Iron is a chemical element with atomic number 26.

It is, by and large, the most widely used metal worldwide. In fact, iron alone represents 95% of metal production worldwide. Thanks to its low cost and its resistance (in the form of steel), iron is an essential construction material. It is widely used in cars, boats, ships, and load-bearing elements in buildings.

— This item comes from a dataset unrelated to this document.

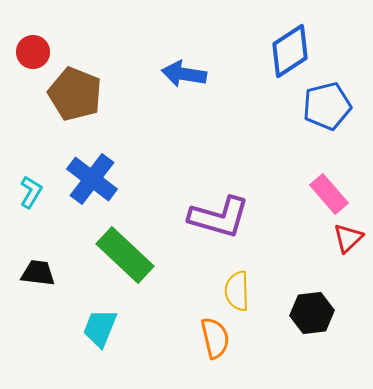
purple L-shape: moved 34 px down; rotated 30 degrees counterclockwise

The most widely used iron compounds include:

  • pig iron, which contains between 4% and 5% carbon and varying amounts of impurities, such as sulphur, silicon and phosphorous. This material is mainly used at an intermediate stage in the production of cast-iron and steel;
  • cast iron, which contains between 2% and 3.5% carbon and a lower percentage of the above-mentioned impurities. These do not impact negatively on the rheological properties of cast iron. Its melting point is between 1,150°C and 1,200°C, i.e. lower than that of iron and carbon as individual elements. Consequently, cast iron is the first to melt when iron and carbon are heated together. This material is extremely hard and brittle. It breaks easily, even when heated at white heat.
  • carbon steel, which contains between 0.10% and 1.65% carbon. Depending on the quantity or percentage of carbon contained, carbon steel is divided into:

low-carbon steel (less than 0.15%);

medium-carbon steel (between 0.15% and 0.25%);

high-carbon steel (between 0.25% and 0.50%);

ultra-high carbon steel (over 0.50%);

  • wrought iron, which contains less than 0.5% carbon (from a chemical point of view it is iron). This material is hard and malleable. Often the term “iron” is used both for low-carbon and medium-carbon steel;
  • Since 1927, an especially pure type of iron, known as Armco iron, has been produced using a special procedure. It is used in cases where very high magnetic permeability and low magnetic hysteresis are required.
  • special steels, which contain not only carbon, but also other metals, such as chrome, vanadium, molybdenum, nickel and manganese. Thanks to these metals, this alloy is physically or chemically resistant;
  • iron oxide (III) (Fe2O3), in the form of magnetite and maghemite, is appreciated for its magnetic properties and is used in the production of storage media – for example, on magnetic tape polymers.